Amico degli animali, ma ancor più dei gialli

Perfettamente in linea con il personaggio che ben conosciamo, sornione e implacabile, il libro postumo di Giorgio Celli è un elegante e durissimo atto d’accusa contro lo strapotere dei baroni dell’Università. Popolarissimo etologo, entomologo, politico (fu parlamentare europeo dal 1999 al 2004 nel gruppo dei Verdi) e conduttore di fortunati programmi televisivi, Celli è stato anche un appassionato scrittore, in particolare di gialli. Per la casa editrice Morganti aveva creato il simpaticissimo personaggio letterario del commissario Angelo Michelucci, attorno al quale imbastiva storie gialle in cui i gatti sono alla fine, ruffianamente, i veri protagonisti. E nel corso degli anni nell’apposita collana «Gattingiallo» ha fatto uscire Il gatto del ristorante cinese (2007), Il gatto allo specchio (2008) e Il gatto del Rettore. Delitto all’Università - di cui anticipiamo in questa pagina un capitolo - che rappresenta la sua ultima fatica letteraria, consegnata all’editore poco prima di essere ricoverato all’ospedale Sant’Orsola di Bologna, dove lo scienziato-scrittore è morto l’11 giugno scorso.
Protagonista del romanzo è Angelo Michelucci, uno strano investigatore bolognese, ascetico, schivo, con scarsa propensione per il cibo e per i rapporti sociali e che dà il meglio di sé nei casi in cui indaga aiutato dalla sua mania per le tecniche di meditazione Zen. Tutto ha inizio quando Leandro Marchi, potentissimo Rettore dell’Università di Bologna, lo convoca per incaricarlo d’investigare sulla vita di un uomo misterioso che lo perseguita. Il caso si complica nel momento in cui il professorone viene trovato morto nel suo studio. Michelucci avrà un gran daffare a scoprire chi e cosa si cela dietro la morte dell’irreprensibile (almeno all’apparenza), Rettore. Aiutato da Bianco, un gattone particolarmente “sveglio” appartenuto alla vittima, indagherà tra sexy shop, riso Ogm, cliniche per malati mentali e baroni universitari corrotti. Sarà proprio il gatto Bianco ad aiutarlo a imboccare la pista giusta per risolvere il caso...

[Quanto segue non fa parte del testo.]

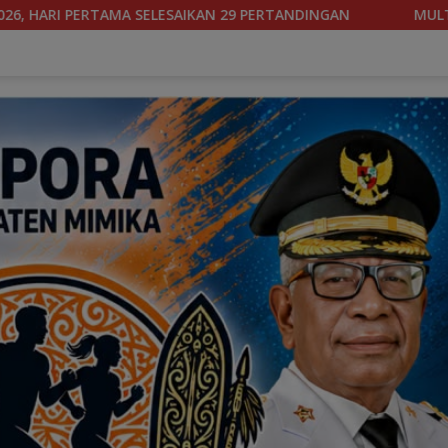
MULTI IVENT SEPAKBOLA TINGKAT SLTP/SMA-SMK RESMI D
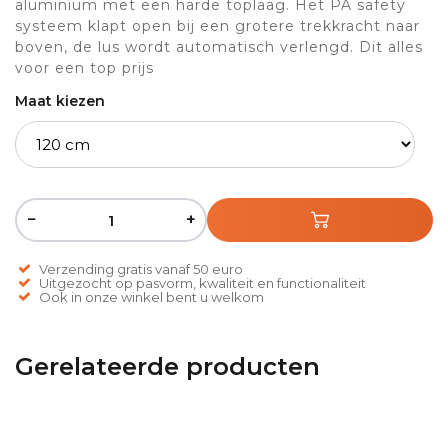
aluminium met een harde toplaag. Het PA safety
systeem klapt open bij een grotere trekkracht naar
boven, de lus wordt automatisch verlengd. Dit alles
voor een top prijs
Maat kiezen
−
+
Verzending gratis vanaf 50 euro
Uitgezocht op pasvorm, kwaliteit en functionaliteit
Ook in onze winkel bent u welkom
Gerelateerde producten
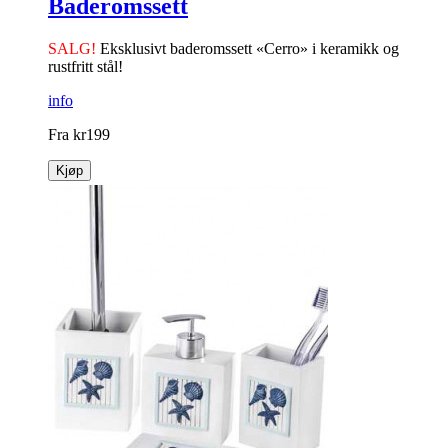
Baderomssett
SALG!
Eksklusivt baderomssett «Cerro» i ­keramikk og
rustfritt stål!
info
Fra
kr
199
Kjøp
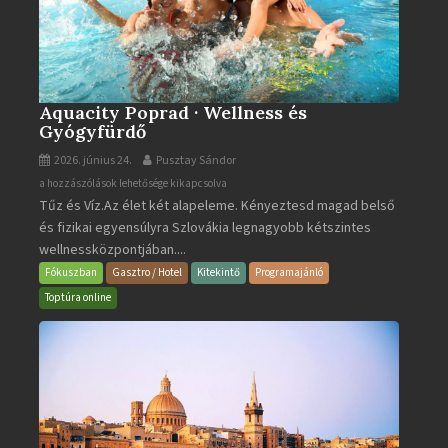
Aquacity Poprad · Wellness és
Gyógyfürdő
2026. június 24.
Pusztay Sándor
Aquacity
a hozzászólások lehetősége kikapcsolva
Tűz és Víz.Az élet két alapeleme. Kényeztesd magad belső
Poprad
és fizikai egyensúlyra Szlovákia legnagyobb kétszintes
·
wellnessközpontjában....
Wellness
és
Fókuszban
Gasztro / Hotel
Kitekintő
Programajánló
Gyógyfürdő
Toptúra online
bejegyzéshez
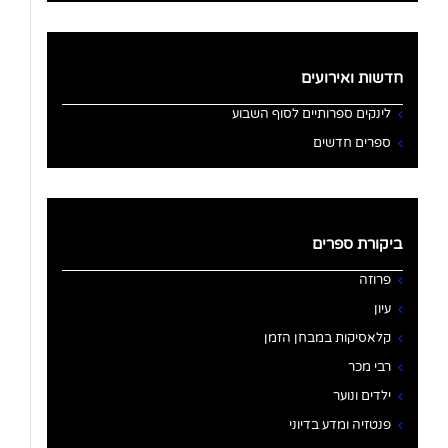
חדשות ואירועים
לינקים ספרותיים לסוף השבוע
ספרים חדשים
ביקורת ספרים
פרוזה
עיון
קלאסיקות במבחן הזמן
רבי מכר
ילדים ונוער
פנטזיה ומדע בדיוני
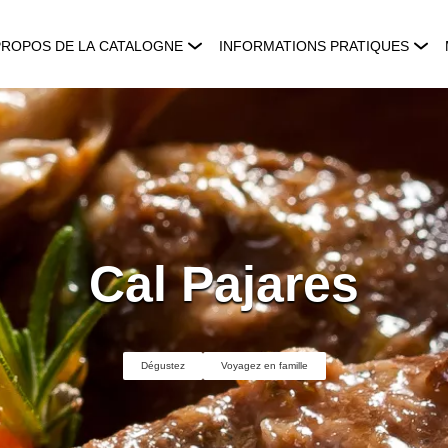
PROPOS DE LA CATALOGNE
INFORMATIONS PRATIQUES
Cal Pajares
Dégustez
Voyagez en famille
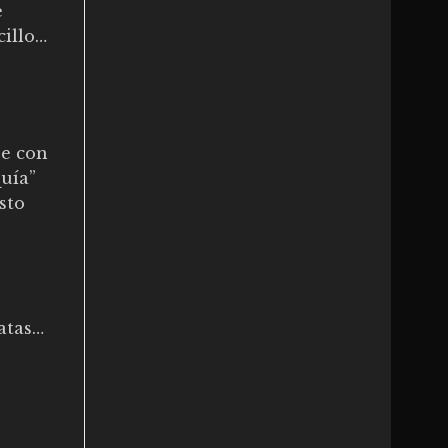
e
cillo…
se con
quía”
sto
ratas…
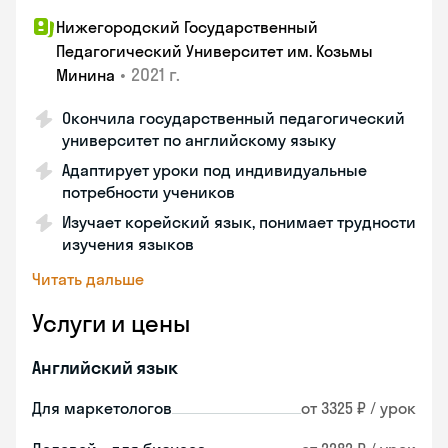
Нижегородский Государственный
Педагогический Университет им. Козьмы
•
2021 г.
Минина
Окончила государственный педагогический
университет по английскому языку
Адаптирует уроки под индивидуальные
потребности учеников
Изучает корейский язык, понимает трудности
изучения языков
Читать дальше
Услуги и цены
Английский язык
Для маркетологов
от 3325 ₽ / урок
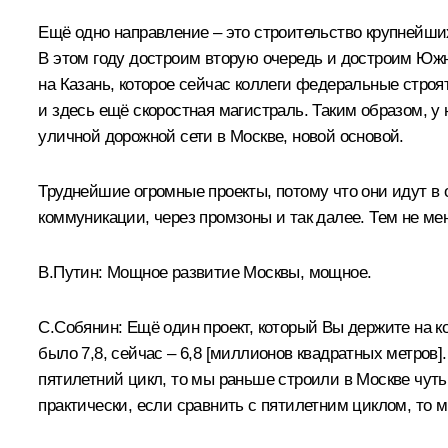
Ещё одно направление – это строительство крупнейши
В этом году достроим вторую очередь и достроим Южн
на Казань, которое сейчас коллеги федеральные строят
и здесь ещё скоростная магистраль. Таким образом, у 
уличной дорожной сети в Москве, новой основой.
Труднейшие огромные проекты, потому что они идут в 
коммуникации, через промзоны и так далее. Тем не мен
В.Путин:
Мощное развитие Москвы, мощное.
С.Собянин:
Ещё один проект, который Вы держите на к
было 7,8, сейчас – 6,8 [миллионов квадратных метров
пятилетний цикл, то мы раньше строили в Москве чуть
практически, если сравнить с пятилетним циклом, то 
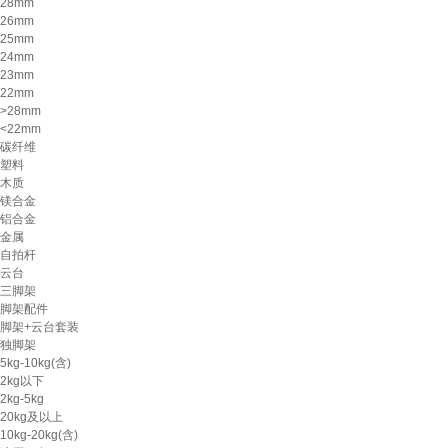
28mm
26mm
25mm
24mm
23mm
22mm
>28mm
<22mm
碳纤维
塑料
木质
镁合金
铝合金
金属
自拍杆
云台
三脚架
脚架配件
脚架+云台套装
独脚架
5kg-10kg(含)
2kg以下
2kg-5kg
20kg及以上
10kg-20kg(含)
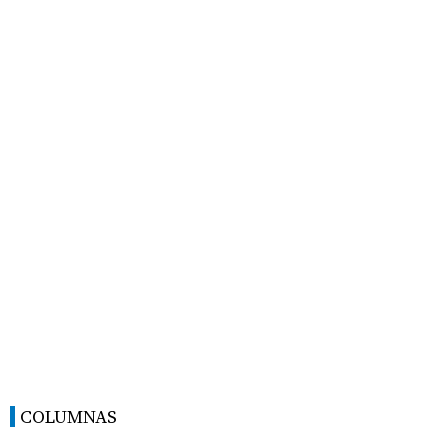
COLUMNAS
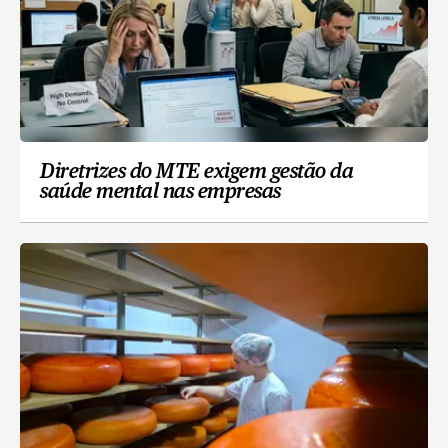
Diretrizes do MTE exigem gestão da
saúde mental nas empresas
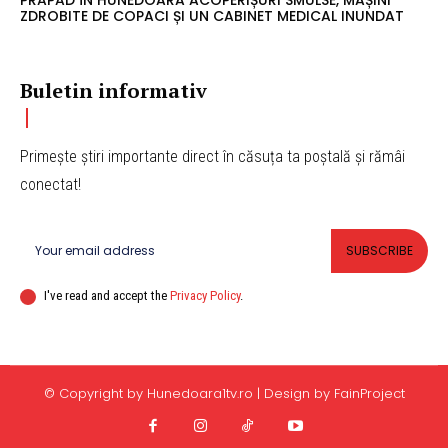
ZDROBITE DE COPACI ȘI UN CABINET MEDICAL INUNDAT
Buletin informativ
Primește știri importante direct în căsuța ta poștală și rămâi
conectat!
SUBSCRIBE
I've read and accept the
Privacy Policy
.
© Copyright by Hunedoara1tv.ro | Design by FainProject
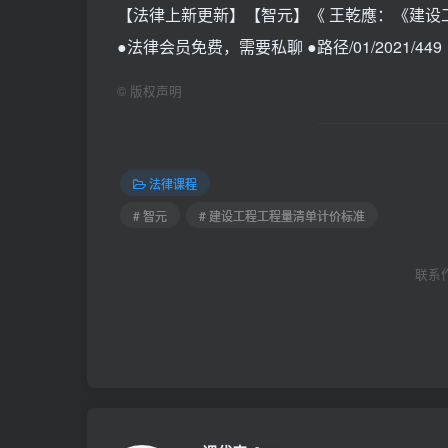
【法律上新更新】【智元】《 王乾應：《建设
●法律会员免费，需要私聊 ●路径/01/2021/449
©
版权声明
法律课程
# 智元
# 建设工程工程量清单计价标准
联系作者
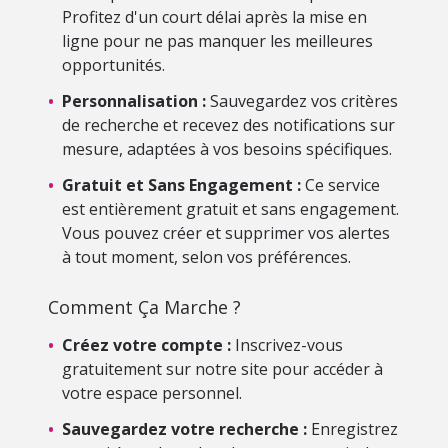
Profitez d'un court délai après la mise en
ligne pour ne pas manquer les meilleures
opportunités.
•
Personnalisation :
Sauvegardez vos critères
de recherche et recevez des notifications sur
mesure, adaptées à vos besoins spécifiques.
•
Gratuit et Sans Engagement :
Ce service
est entièrement gratuit et sans engagement.
Vous pouvez créer et supprimer vos alertes
à tout moment, selon vos préférences.
Comment Ça Marche ?
•
Créez votre compte :
Inscrivez-vous
gratuitement sur notre site pour accéder à
votre espace personnel.
•
Sauvegardez votre recherche :
Enregistrez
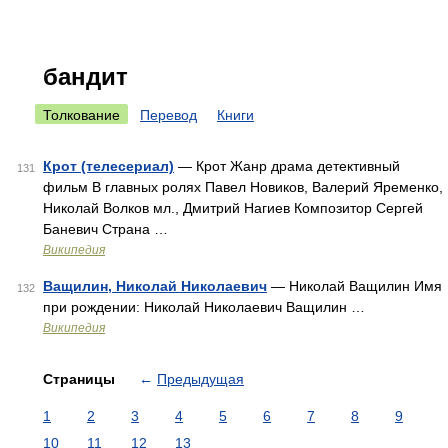
бандит
Толкование
Перевод
Книги
Крот (телесериал)
— Крот Жанр драма детективный
131
фильм В главных ролях Павел Новиков, Валерий Яременко,
Николай Волков мл., Дмитрий Нагиев Композитор Сергей
Баневич Страна …
Википедия
Ващилин, Николай Николаевич
— Николай Ващилин Имя
132
при рождении: Николай Николаевич Ващилин …
Википедия
Страницы
←
Предыдущая
1
2
3
4
5
6
7
8
9
10
11
12
13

«Questo libro, oltre a essere senza dubbio una delle sue produzioni migliori, rappresenta perfettamente Giorgio Celli - dice Stefania Conte, direttore editoriale delle edizioni Morganti e grande amica dell’autore –. La sua proverbiale vena polemica contro ogni strapotere, che spesso e volentieri lo ha fatto scagliare contro uomini, enti e istituzioni, è tutta nella trama del libro. Nelle fasi d’ideazione de Il gatto del Rettore aveva deciso ricreare una storia d’investigazione che fosse anche un atto d’accusa contro le dinamiche baronali nelle università italiane. Lui, pur essendo docente a Bologna, vivendo a stretto contatto con colleghi cattedratici ma anche con assistenti, ricercatori e studenti, comprendeva come non sempre il titolo di merito fosse sufficiente per ottenere una cattedra. Celli mi diceva spesso: “Spero che questo libro inneschi un vespaio di polemiche. Sarebbe ora che l’abuso di potere sulla formazione della Cultura e sulla ricerca in Italia finisca”». Che aggiungere, d’altro? Speriamo.